About this task –
In the article on Vascular Health's Delano opening, what is the street address of the new office?

Study text –
Sometimes a ribbon cutting is more symbolic than just a business opening, but representative of a community’s growth and maturation and that was the case on Thursday when Vascular Health formally opened its office in Delano.
Vascular Health’s new offices will provide Delano residents with the opportunity to stay close to home rather than making a drive south to Bakersfield or north toward Fresno.
“Not only are we going to see some of those patients here, and most of them actually, and do these procedures that fix circulation right here in this office,” said Dr. Vinod Kumar, the founder and medical director of Vascular Health.
In recent months, Vascular Health has expanded to Arvin, Lamont and now Delano. The offices are staffed with specialists when it comes to podiatry, veins and wound care, but some advanced treatments would still be done in Bakersfield.
The new Delano office, located at 714 Main Street, isn’t fancy, but the work being done here is what matters most. With three examine rooms, the new practice can provide a wide range of services on different days.

Provided material –
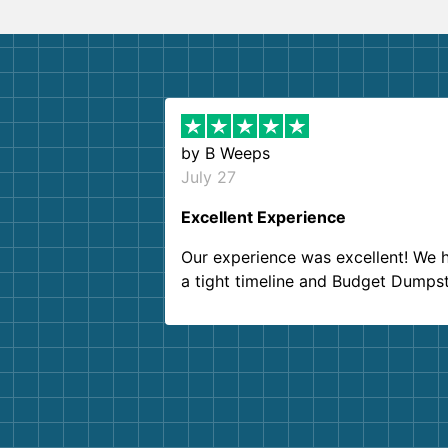
by
B Weeps
July 27
Excellent Experience
Our experience was excellent! We 
a tight timeline and Budget Dumps
delivered beyond our expectations
Customer service agents were so k
and helpful. We will definitely be u
them again. I highly recommend!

The completed task –
714 Main Street